I've had to supplement it with Marc-Andre Lemburg's Python Unicode Integration
version 1.8 for listings of the parameters to use.

Martin von Loewis wrote:

> Maurice Bauhahn <bauhahnm at clara.net> writes:
>
> > My imports of escaped Unicode (u'\u1780' or '\u1780') end up in my lists
> > as:
> >
> > ["u'\\u1780'"]
>
> I very much doubt this. This looks more like the repr of a list,
> instead of like the list itself. That could be an incompatibility of
> repr for Unicode objects in Python, but I assume that the list is
> still build correctly.

It could be that because Jython's default encoding is 'ascii' my reader did
not consider those escapes. I used the sys.getdefaultencoding() function to
detect that encoding. Subsequently I tried the following:

(UTF8_encode, UTF8_decode, UTF8_streamreader, UTF8_streamwriter) =
codecs.lookup('UTF-8')
(UNIESCAPE_encode, UNIESCAPE_decode, UNIESCAPE_streamreader,
UNIESCAPE_streamwriter)=codecs.lookup('unicode-escape')
 oneencoding =
UNIESCAPE_streamreader(open('H:\\jy\\encodings\\KSCIIOne.txt','r')
 outdocument = UTF8_streamwriter( open('h:\\jy\\outtest.txt','wb' ))

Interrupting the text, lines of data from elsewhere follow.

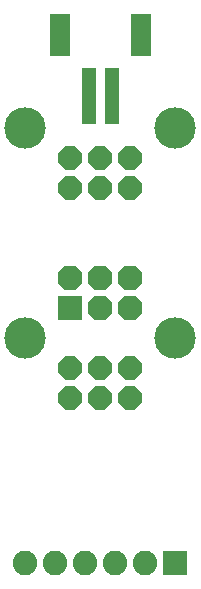
<source format=gbr>
G04 EAGLE Gerber RS-274X export*
G75*
%MOMM*%
%FSLAX34Y34*%
%LPD*%
%INSoldermask Top*%
%IPPOS*%
%AMOC8*
5,1,8,0,0,1.08239X$1,22.5*%
G01*
%ADD10P,2.199416X8X22.500000*%
%ADD11R,2.082800X2.082800*%
%ADD12P,2.254402X8X22.500000*%
%ADD13C,2.082800*%
%ADD14C,3.505200*%
%ADD15R,1.203200X4.803200*%
%ADD16R,1.803200X3.603200*%


D10*
X63500Y177800D03*
X88900Y177800D03*
X114300Y177800D03*
X114300Y203200D03*
X88900Y203200D03*
X63500Y203200D03*
D11*
X63500Y254000D03*
D12*
X63500Y279400D03*
X88900Y254000D03*
X88900Y279400D03*
X114300Y254000D03*
X114300Y279400D03*
D10*
X63500Y355600D03*
X88900Y355600D03*
X114300Y355600D03*
X114300Y381000D03*
X88900Y381000D03*
X63500Y381000D03*
D11*
X152400Y38100D03*
D13*
X127000Y38100D03*
X101600Y38100D03*
X76200Y38100D03*
X50800Y38100D03*
X25400Y38100D03*
D14*
X152400Y228600D03*
X25400Y228600D03*
X25400Y406400D03*
X152400Y406400D03*
D15*
X78900Y432900D03*
X98900Y432900D03*
D16*
X54900Y484900D03*
X122900Y484900D03*
M02*

</source>
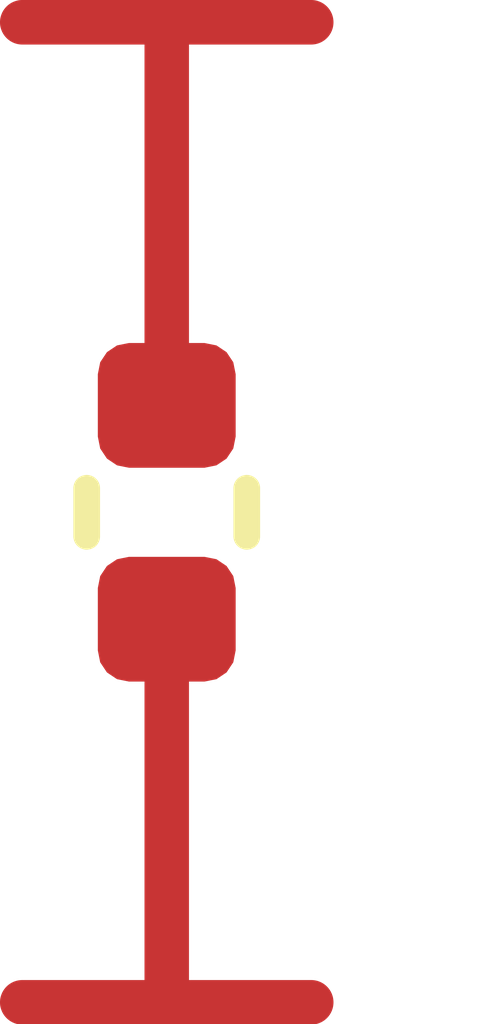
<source format=kicad_pcb>
(kicad_pcb
	(version 20241229)
	(generator "pcbnew")
	(generator_version "9.0")
	(general
		(thickness 1.6)
		(legacy_teardrops no)
	)
	(paper "A4")
	(layers
		(0 "F.Cu" signal)
		(2 "B.Cu" signal)
		(9 "F.Adhes" user "F.Adhesive")
		(11 "B.Adhes" user "B.Adhesive")
		(13 "F.Paste" user)
		(15 "B.Paste" user)
		(5 "F.SilkS" user "F.Silkscreen")
		(7 "B.SilkS" user "B.Silkscreen")
		(1 "F.Mask" user)
		(3 "B.Mask" user)
		(17 "Dwgs.User" user "User.Drawings")
		(19 "Cmts.User" user "User.Comments")
		(21 "Eco1.User" user "User.Eco1")
		(23 "Eco2.User" user "User.Eco2")
		(25 "Edge.Cuts" user)
		(27 "Margin" user)
		(31 "F.CrtYd" user "F.Courtyard")
		(29 "B.CrtYd" user "B.Courtyard")
		(35 "F.Fab" user)
		(33 "B.Fab" user)
		(39 "User.1" user)
		(41 "User.2" user)
		(43 "User.3" user)
		(45 "User.4" user)
	)
	(setup
		(pad_to_mask_clearance 0)
		(allow_soldermask_bridges_in_footprints no)
		(tenting front back)
		(pcbplotparams
			(layerselection 0x00000000_00000000_55555555_5755f5ff)
			(plot_on_all_layers_selection 0x00000000_00000000_00000000_00000000)
			(disableapertmacros no)
			(usegerberextensions no)
			(usegerberattributes yes)
			(usegerberadvancedattributes yes)
			(creategerberjobfile yes)
			(dashed_line_dash_ratio 12.000000)
			(dashed_line_gap_ratio 3.000000)
			(svgprecision 4)
			(plotframeref no)
			(mode 1)
			(useauxorigin no)
			(hpglpennumber 1)
			(hpglpenspeed 20)
			(hpglpendiameter 15.000000)
			(pdf_front_fp_property_popups yes)
			(pdf_back_fp_property_popups yes)
			(pdf_metadata yes)
			(pdf_single_document no)
			(dxfpolygonmode yes)
			(dxfimperialunits yes)
			(dxfusepcbnewfont yes)
			(psnegative no)
			(psa4output no)
			(plot_black_and_white yes)
			(sketchpadsonfab no)
			(plotpadnumbers no)
			(hidednponfab no)
			(sketchdnponfab yes)
			(crossoutdnponfab yes)
			(subtractmaskfromsilk no)
			(outputformat 1)
			(mirror no)
			(drillshape 1)
			(scaleselection 1)
			(outputdirectory "")
		)
	)
	(net 0 "")
	(net 1 "GND")
	(net 2 "VDD")
	(footprint "Capacitor_SMD:C_0402_1005Metric" (layer "F.Cu") (at 0.55 2.2 90))
	(gr_line
		(start 0 0)
		(end 1.1 0)
		(stroke
			(width 0.1)
			(type default)
		)
		(layer "F.Fab")
		(uuid "008edf54-2e0b-495b-b500-8661edf7e3a6")
	)
	(gr_line
		(start 0 4.4)
		(end 0 0)
		(stroke
			(width 0.1)
			(type default)
		)
		(layer "F.Fab")
		(uuid "00d7c2af-e185-47da-b668-36aba9f5e731")
	)
	(gr_line
		(start 1.1 4.4)
		(end 0 4.4)
		(stroke
			(width 0.1)
			(type default)
		)
		(layer "F.Fab")
		(uuid "4ed38b1e-7202-40c4-a417-132f00411af9")
	)
	(gr_line
		(start 1.1 0)
		(end 1.1 4.4)
		(stroke
			(width 0.1)
			(type default)
		)
		(layer "F.Fab")
		(uuid "f3ef4c3e-29d1-4f6c-a90b-6bd92cadc48c")
	)
	(segment
		(start 0.55 2.68)
		(end 0.55 4.35)
		(width 0.2)
		(layer "F.Cu")
		(net 1)
		(uuid "a4d27062-a57a-4133-9e44-2770c228f70c")
	)
	(segment
		(start -0.1 4.4)
		(end 1.2 4.4)
		(width 0.2)
		(layer "F.Cu")
		(net 1)
		(uuid "af095e80-c00a-4d1f-921c-729fb8d6fdb0")
	)
	(segment
		(start 0.55 4.35)
		(end 0.6 4.4)
		(width 0.2)
		(layer "F.Cu")
		(net 1)
		(uuid "eb6fafa8-8b70-4a90-b063-653bdc4f4575")
	)
	(segment
		(start 0.55 1.72)
		(end 0.55 0.05)
		(width 0.2)
		(layer "F.Cu")
		(net 2)
		(uuid "23d37d51-498c-490b-a288-0f3bddeed453")
	)
	(segment
		(start -0.1 0)
		(end 1.2 0)
		(width 0.2)
		(layer "F.Cu")
		(net 2)
		(uuid "35260ab2-d832-4d63-a711-c9c1ba64bd7d")
	)
	(segment
		(start 0.55 0.05)
		(end 0.5 0)
		(width 0.2)
		(layer "F.Cu")
		(net 2)
		(uuid "3e5430bc-c205-4218-86cf-3f49c0f4c6a6")
	)
	(embedded_fonts no)
)

</source>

for encodingline in oneencoding.readlines():

The error returned from this last line is:
SyntaxError: invalid syntax
>>> execfile('h:\\jy\\test.py')
Traceback (innermost last):
  File "<console>", line 1, in ?
  File "h:\jy\test.py", line 408, in ?
  File "h:\jy\test.py", line 80, in loadencode
  File "D:\Java\jython\Lib\codecs.py", line 269, in readlines
TypeError: unicode_escape_decode(): expected 2 args; got 1
What two arguments were expected where?

>
>
> > and .write as u'\u1780'.
>
> In CPython, that would give an exception. You cannot write a Unicode
> object onto a stream without encoding it first.

Which encoding would you recommend for the write() function (if I want to use
Regular Expressions on the output)? I like utf-8 because it leaves ASCII
characters pretty much as they were; however, I'm afraid that parsing/Regular
Expression tools will have problems with the irregular length for characters.
Next I want to do letter pair frequency studies with the output.

>
>
> > From the command line I can get something useful by writing:
> >
> > u'\u1780'.encode('utf-8')
> >
> > but it does not appear to work within my jython script.
>
> That should work. How does it fail?

The problem is probably back at my input...my list composed of inputted
strings still has that u'\\u1780' format.

>
>
> Regards,
> Martin

--
Maurice Bauhahn

United Kingdom

Home: bauhahnm at clara dot net